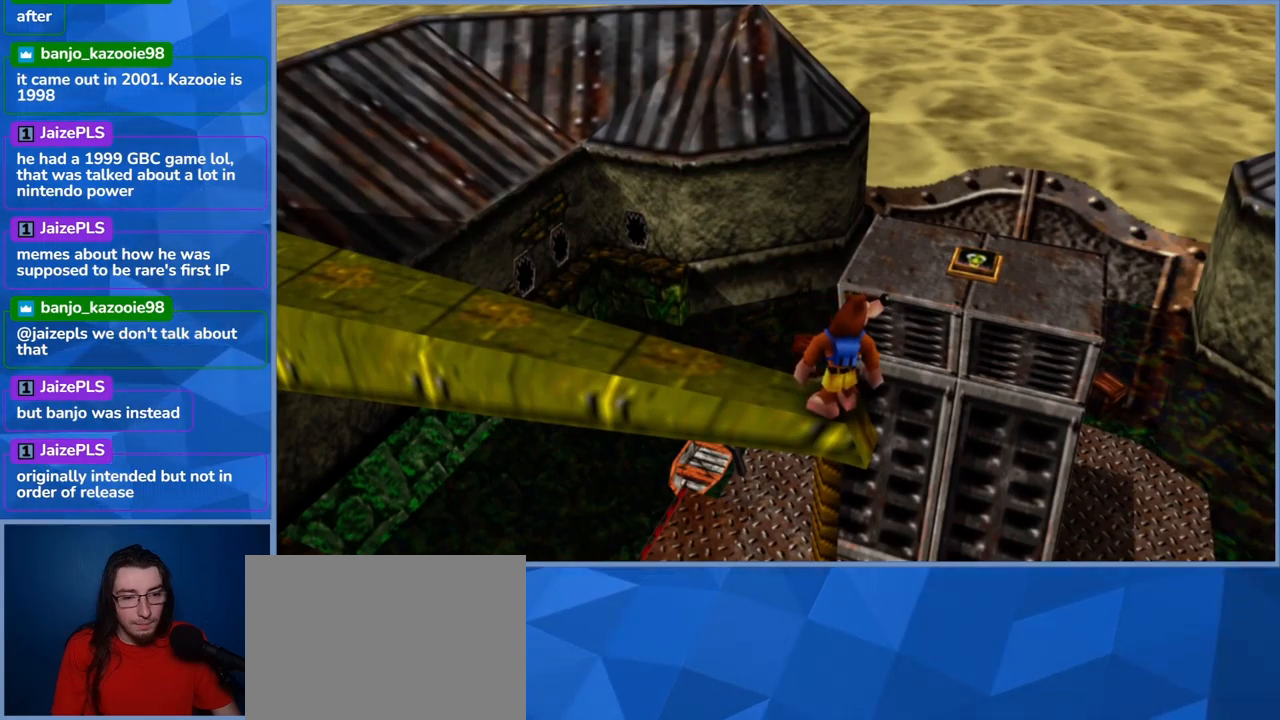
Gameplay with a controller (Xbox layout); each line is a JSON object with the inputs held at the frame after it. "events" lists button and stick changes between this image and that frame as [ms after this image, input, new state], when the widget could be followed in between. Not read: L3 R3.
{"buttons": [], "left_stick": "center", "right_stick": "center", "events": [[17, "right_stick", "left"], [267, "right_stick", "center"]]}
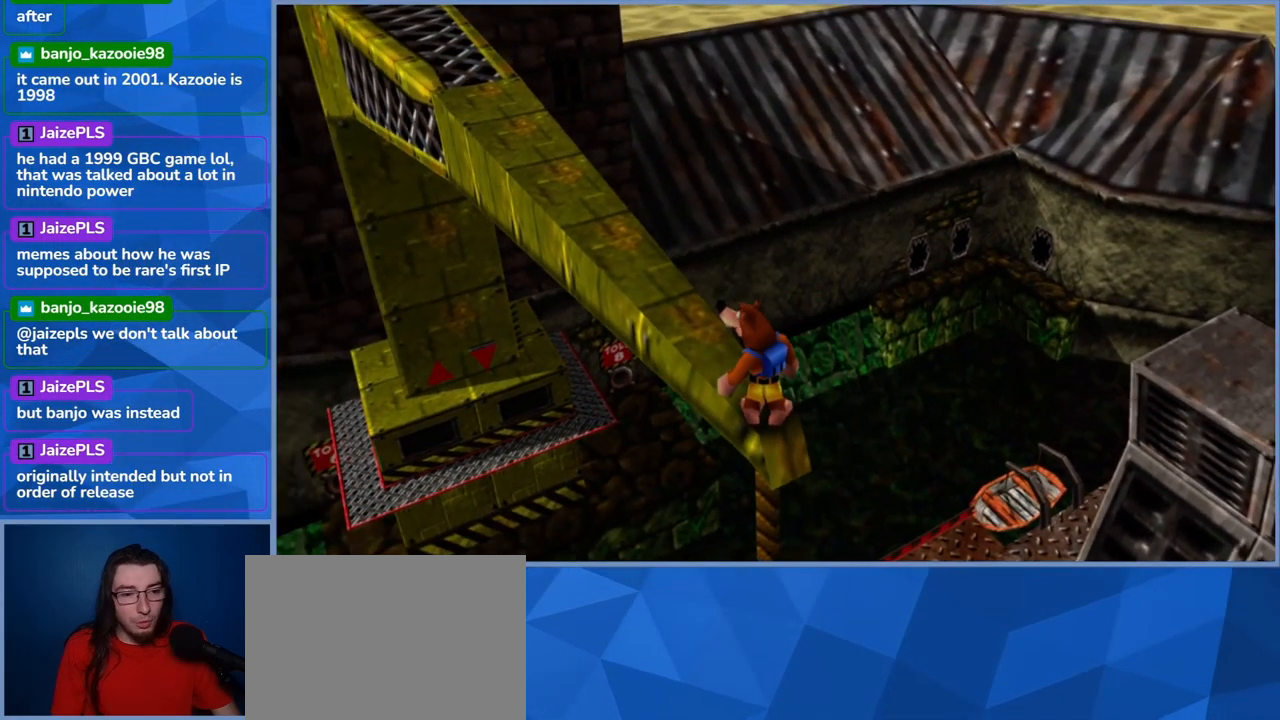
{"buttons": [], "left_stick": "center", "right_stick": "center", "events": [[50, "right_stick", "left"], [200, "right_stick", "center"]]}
* * *
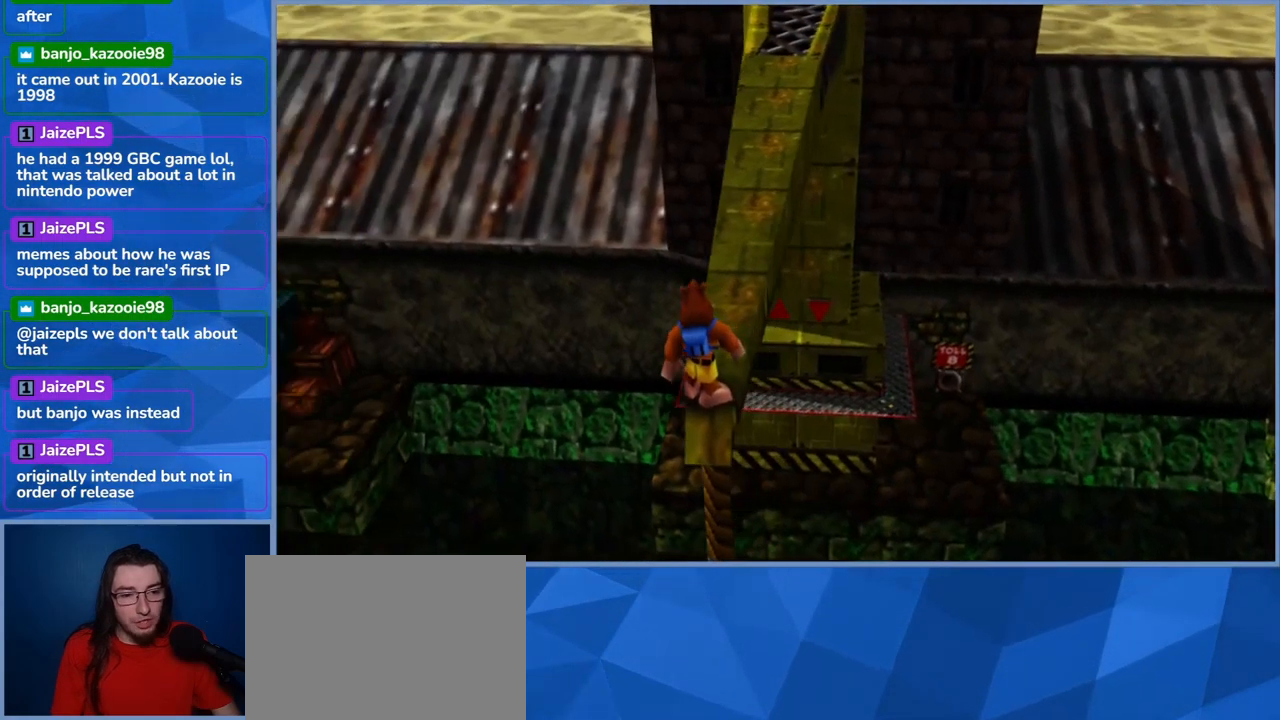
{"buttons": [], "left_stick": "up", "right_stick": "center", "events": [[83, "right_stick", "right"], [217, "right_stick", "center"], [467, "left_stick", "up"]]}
* * *
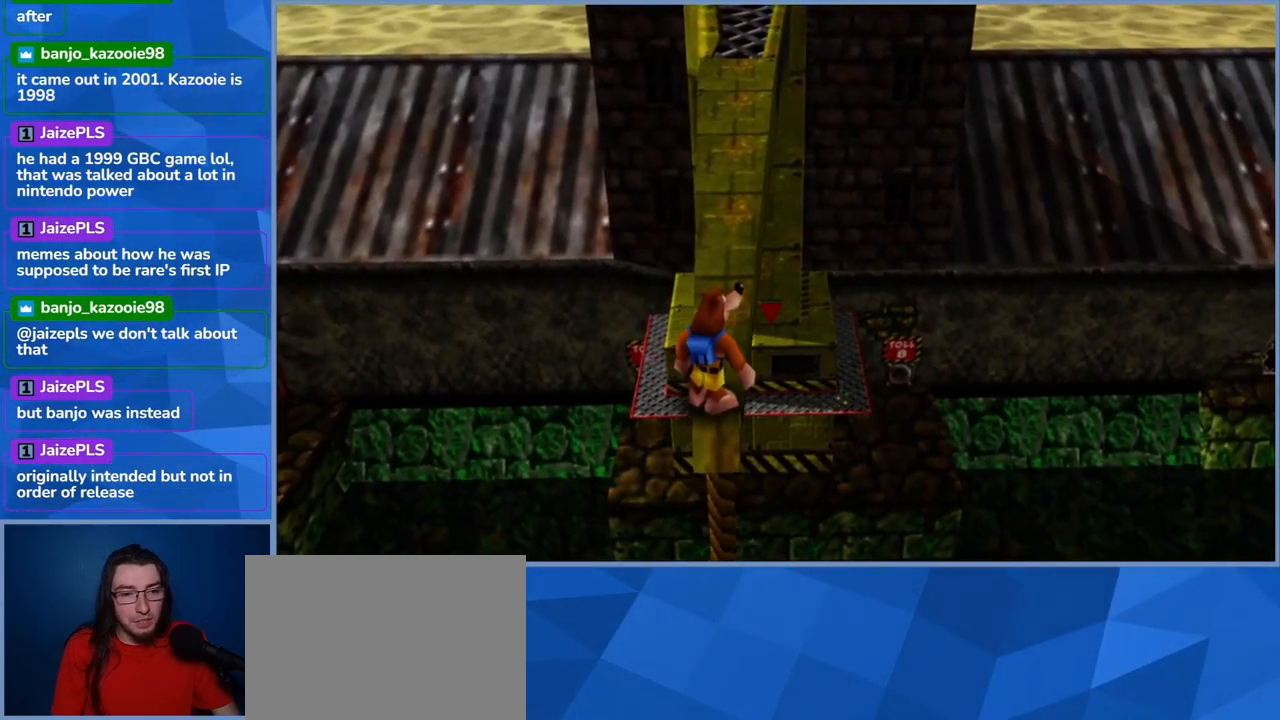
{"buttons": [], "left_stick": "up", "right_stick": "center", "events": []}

-- Work instruction --
State only the number of lines in these entries that contain "center".

-- Task answer --
4